Since everything you have is in the same subnet going to the same router, it would indicate the vlans are simply bridged (or not activating) and they are able to ping each other.

Does the switch port status show the phones are in vlan 2? If so you should be able to QoS based on the vlan.
 
Does the switch port status show the phones are in vlan 2? If so you should be able to QoS based on the vlan.

Yes, when I restarted the phones, it placed them in VLAN2 and each port they are connected to shows up as "Tagged membership" now.

As you stated, everything is on the same subnet. The switch is placing things in different VLAN, however. The benefit for me, I guess, is that when a phone starts sending or receiving packets, the switch will Qos that traffic.

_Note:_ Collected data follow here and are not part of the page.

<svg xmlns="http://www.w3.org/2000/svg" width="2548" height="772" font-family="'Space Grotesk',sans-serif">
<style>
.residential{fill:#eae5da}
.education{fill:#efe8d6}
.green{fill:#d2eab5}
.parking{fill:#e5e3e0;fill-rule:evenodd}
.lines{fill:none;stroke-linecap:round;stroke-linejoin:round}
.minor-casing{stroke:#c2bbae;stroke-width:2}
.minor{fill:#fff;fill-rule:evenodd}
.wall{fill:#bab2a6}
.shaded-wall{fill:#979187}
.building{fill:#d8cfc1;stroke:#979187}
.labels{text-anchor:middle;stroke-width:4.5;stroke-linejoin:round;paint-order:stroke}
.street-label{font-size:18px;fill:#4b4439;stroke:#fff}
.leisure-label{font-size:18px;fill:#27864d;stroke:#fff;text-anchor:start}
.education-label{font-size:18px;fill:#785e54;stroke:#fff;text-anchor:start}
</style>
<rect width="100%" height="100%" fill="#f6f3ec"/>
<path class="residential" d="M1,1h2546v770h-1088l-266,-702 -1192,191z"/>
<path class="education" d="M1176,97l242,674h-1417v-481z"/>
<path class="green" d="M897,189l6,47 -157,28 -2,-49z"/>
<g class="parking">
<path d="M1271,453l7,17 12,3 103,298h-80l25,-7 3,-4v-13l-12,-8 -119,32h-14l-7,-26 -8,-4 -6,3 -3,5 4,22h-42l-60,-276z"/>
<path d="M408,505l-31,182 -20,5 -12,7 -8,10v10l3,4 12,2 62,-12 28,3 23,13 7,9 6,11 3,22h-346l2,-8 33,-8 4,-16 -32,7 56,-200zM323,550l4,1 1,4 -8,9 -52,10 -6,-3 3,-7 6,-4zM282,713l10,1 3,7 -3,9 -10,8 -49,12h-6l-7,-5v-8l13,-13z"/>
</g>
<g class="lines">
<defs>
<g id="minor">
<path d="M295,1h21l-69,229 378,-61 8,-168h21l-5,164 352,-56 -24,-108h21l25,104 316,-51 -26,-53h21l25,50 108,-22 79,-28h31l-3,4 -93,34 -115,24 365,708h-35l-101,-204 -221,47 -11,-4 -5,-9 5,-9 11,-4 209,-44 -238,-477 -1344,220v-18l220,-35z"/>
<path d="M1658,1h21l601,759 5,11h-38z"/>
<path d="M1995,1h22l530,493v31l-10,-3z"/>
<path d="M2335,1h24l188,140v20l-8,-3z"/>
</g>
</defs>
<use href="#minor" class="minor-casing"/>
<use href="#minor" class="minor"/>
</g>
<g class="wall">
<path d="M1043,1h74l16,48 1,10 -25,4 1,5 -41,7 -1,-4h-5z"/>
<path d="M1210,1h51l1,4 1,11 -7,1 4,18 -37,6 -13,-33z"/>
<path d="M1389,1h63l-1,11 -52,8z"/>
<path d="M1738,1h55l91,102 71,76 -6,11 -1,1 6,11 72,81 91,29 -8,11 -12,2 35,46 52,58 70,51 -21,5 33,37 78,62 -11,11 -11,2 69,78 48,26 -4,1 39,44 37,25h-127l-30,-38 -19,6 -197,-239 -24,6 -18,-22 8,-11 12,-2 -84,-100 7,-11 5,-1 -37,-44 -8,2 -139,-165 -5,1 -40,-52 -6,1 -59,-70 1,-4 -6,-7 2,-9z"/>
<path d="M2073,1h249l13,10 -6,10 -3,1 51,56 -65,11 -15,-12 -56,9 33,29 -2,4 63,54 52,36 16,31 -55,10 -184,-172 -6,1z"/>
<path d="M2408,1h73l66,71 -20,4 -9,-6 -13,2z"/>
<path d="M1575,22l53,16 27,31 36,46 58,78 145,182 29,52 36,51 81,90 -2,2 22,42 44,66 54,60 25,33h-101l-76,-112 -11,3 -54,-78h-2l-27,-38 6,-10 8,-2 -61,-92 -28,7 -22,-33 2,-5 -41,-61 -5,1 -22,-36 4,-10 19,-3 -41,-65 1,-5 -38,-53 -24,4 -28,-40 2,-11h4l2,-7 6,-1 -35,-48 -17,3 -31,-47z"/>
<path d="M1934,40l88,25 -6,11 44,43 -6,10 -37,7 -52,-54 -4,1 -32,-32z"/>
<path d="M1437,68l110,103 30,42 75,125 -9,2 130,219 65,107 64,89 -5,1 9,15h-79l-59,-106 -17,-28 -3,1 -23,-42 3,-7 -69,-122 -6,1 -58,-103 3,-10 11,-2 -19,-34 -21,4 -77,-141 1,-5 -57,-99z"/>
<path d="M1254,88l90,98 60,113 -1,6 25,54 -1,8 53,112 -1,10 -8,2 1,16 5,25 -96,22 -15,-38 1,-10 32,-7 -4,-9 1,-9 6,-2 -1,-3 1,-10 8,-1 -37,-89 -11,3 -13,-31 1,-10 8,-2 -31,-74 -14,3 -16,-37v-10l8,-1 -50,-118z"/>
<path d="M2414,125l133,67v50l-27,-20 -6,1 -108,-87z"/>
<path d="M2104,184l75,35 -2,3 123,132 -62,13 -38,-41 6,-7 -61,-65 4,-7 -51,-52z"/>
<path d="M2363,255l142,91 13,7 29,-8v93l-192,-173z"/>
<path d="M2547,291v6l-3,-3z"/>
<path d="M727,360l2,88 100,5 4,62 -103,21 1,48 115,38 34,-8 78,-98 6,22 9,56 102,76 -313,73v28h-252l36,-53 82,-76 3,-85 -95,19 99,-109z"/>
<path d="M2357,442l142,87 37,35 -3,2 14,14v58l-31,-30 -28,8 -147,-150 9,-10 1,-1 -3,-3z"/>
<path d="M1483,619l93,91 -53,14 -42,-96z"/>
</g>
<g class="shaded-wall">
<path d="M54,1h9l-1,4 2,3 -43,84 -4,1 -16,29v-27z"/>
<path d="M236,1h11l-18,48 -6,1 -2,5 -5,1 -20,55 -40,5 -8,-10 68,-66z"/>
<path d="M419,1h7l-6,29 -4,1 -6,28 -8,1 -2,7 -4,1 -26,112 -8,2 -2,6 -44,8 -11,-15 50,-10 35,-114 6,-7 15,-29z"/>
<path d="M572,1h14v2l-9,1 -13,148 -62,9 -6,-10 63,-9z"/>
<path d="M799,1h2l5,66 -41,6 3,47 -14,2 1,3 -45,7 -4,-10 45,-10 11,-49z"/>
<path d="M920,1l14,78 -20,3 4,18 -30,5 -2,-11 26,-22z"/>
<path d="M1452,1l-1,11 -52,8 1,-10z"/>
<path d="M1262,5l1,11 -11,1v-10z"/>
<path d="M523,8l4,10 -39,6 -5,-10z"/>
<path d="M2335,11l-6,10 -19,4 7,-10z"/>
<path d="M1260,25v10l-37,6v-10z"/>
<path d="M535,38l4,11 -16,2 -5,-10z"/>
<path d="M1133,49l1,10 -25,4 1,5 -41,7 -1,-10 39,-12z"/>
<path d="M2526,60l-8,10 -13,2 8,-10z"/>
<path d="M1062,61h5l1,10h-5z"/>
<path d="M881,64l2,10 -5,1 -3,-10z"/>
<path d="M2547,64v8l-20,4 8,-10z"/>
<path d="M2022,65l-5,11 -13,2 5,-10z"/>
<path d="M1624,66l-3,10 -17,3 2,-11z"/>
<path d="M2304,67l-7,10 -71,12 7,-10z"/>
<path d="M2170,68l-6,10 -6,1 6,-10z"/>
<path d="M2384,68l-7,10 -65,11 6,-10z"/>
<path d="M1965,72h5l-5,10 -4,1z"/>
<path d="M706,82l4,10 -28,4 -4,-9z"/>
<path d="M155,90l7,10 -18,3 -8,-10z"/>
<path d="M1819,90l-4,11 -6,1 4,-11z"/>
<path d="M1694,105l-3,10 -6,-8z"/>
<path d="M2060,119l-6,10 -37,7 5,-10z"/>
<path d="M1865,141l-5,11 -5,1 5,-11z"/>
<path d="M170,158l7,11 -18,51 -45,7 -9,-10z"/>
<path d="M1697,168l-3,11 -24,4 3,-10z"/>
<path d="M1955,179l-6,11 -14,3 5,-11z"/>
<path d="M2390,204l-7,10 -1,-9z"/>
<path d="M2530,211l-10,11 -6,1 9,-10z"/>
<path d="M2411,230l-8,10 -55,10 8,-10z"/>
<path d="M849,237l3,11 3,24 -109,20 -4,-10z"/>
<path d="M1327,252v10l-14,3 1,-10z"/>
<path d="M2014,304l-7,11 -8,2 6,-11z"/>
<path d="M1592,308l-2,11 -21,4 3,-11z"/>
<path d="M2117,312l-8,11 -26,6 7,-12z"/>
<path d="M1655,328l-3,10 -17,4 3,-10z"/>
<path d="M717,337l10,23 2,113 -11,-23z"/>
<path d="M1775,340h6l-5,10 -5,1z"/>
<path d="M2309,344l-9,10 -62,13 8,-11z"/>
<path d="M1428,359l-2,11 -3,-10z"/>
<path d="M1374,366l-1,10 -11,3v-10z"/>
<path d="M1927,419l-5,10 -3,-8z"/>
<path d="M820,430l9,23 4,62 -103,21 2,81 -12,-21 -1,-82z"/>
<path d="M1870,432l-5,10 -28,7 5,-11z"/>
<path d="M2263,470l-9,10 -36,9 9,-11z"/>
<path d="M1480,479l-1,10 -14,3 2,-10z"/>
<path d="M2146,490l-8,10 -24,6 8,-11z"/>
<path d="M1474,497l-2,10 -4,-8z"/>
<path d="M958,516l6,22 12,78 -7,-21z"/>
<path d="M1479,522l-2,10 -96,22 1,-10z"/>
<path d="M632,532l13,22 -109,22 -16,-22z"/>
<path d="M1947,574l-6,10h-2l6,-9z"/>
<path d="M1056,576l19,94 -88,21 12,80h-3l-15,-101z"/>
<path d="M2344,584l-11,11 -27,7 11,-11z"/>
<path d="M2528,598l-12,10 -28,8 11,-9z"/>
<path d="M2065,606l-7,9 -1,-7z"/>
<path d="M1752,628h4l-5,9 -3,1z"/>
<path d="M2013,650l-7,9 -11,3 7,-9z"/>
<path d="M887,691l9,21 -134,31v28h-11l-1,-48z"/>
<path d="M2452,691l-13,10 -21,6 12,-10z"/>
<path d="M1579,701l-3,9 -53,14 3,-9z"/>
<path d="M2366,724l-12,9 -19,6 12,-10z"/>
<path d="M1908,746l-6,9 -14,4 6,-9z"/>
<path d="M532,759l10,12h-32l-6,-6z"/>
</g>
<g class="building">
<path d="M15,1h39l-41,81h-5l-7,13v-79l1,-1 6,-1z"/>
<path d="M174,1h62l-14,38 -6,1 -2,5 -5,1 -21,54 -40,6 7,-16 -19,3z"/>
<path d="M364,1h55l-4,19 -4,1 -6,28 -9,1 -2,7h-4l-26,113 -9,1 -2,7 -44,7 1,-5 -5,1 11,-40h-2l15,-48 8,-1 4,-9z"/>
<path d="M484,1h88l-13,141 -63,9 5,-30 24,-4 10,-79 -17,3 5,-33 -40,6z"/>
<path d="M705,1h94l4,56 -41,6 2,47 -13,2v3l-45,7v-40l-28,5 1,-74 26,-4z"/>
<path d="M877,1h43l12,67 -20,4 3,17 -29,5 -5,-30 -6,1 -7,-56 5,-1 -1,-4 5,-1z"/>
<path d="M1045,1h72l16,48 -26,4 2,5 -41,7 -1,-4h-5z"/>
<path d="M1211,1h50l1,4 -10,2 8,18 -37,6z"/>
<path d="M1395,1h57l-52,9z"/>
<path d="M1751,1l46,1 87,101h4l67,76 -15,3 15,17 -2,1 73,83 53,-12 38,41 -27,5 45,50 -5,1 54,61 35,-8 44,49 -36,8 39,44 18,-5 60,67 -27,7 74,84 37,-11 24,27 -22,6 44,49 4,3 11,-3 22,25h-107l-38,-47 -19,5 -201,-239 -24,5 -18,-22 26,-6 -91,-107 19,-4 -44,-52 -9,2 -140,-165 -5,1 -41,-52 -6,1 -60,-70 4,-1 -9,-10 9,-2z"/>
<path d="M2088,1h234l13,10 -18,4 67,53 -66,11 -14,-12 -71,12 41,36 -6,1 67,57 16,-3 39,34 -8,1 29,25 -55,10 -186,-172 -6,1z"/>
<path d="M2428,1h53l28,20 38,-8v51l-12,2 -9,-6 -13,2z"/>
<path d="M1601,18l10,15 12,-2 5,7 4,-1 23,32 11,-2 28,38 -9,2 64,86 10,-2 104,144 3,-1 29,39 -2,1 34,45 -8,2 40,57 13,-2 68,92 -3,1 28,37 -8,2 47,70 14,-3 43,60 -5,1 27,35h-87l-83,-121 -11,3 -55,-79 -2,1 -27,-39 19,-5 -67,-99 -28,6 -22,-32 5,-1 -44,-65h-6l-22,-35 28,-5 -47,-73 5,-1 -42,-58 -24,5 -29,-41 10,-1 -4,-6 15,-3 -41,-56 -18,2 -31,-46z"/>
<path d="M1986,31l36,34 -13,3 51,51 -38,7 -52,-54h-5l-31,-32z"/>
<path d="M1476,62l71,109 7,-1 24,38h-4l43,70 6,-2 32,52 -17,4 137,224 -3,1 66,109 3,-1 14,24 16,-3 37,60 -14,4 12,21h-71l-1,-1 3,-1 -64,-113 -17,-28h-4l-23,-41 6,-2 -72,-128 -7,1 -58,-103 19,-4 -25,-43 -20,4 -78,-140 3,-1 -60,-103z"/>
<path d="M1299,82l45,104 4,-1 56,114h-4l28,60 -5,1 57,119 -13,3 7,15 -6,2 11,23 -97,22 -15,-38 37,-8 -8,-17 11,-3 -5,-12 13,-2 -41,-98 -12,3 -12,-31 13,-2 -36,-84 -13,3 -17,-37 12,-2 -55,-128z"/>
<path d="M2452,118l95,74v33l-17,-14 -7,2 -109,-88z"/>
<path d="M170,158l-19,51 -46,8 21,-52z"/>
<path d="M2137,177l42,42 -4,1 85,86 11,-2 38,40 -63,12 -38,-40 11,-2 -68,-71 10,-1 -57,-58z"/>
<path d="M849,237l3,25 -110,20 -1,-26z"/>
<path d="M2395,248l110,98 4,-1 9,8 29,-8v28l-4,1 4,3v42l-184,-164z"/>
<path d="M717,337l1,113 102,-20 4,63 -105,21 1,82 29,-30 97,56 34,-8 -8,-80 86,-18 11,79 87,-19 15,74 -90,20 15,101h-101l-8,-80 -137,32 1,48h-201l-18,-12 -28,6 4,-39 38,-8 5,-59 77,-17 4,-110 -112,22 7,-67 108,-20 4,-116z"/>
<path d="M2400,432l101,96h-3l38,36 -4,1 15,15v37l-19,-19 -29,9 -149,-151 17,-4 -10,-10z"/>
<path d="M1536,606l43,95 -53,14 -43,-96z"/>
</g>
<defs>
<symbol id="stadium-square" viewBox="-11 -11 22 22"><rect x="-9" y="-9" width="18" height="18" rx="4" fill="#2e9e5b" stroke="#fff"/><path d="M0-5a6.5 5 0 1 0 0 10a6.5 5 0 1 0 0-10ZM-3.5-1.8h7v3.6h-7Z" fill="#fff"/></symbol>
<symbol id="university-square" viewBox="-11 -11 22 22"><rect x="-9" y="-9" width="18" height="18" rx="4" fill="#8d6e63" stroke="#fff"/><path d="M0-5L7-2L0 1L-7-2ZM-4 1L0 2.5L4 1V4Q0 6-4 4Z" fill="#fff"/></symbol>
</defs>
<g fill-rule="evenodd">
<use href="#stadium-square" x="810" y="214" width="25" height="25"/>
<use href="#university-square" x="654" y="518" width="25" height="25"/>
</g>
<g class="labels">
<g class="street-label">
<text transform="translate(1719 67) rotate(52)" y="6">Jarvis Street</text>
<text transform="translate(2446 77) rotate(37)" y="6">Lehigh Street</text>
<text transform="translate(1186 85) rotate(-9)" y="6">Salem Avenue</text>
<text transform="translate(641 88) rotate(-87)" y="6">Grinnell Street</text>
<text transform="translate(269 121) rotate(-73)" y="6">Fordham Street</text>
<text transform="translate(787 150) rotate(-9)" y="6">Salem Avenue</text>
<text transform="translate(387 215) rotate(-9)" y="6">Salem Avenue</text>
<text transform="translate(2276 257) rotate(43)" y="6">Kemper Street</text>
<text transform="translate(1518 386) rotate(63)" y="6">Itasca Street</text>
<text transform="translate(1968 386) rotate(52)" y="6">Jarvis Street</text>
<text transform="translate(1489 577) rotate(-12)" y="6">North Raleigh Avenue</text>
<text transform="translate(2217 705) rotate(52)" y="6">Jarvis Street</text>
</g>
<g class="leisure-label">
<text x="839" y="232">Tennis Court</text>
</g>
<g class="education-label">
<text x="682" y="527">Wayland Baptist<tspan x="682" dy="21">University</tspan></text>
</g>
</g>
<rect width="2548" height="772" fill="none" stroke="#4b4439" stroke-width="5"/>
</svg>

Since they are on the same subnet, the phone have to answer NetBIOS broadcasts and other chatter?
 
Yes, when I restarted the phones, it placed them in VLAN2 and each port they are connected to shows up as "Tagged membership" now.

As you stated, everything is on the same subnet. The switch is placing things in different VLAN, however. The benefit for me, I guess, is that when a phone starts sending or receiving packets, the switch will Qos that traffic.

Since they are on the same subnet, the phone have to answer NetBIOS broadcasts and other chatter?

Generally yes. Assuming the vlans are not bridged by the router, they are logically 2 broadcast domains for layer 2. They are still in the same Layer 3 broadcast domain however. I would either guess the router is bridging the network or handling at least proxy arp because splitting layer 2 while having the same layer 3 typically causes some very odd issues. I would suspect if you traced in to vlan2 you would see vlan1 arp traffic. This can be "fine" as long as you have the switch and router QoS on the vlan boundary.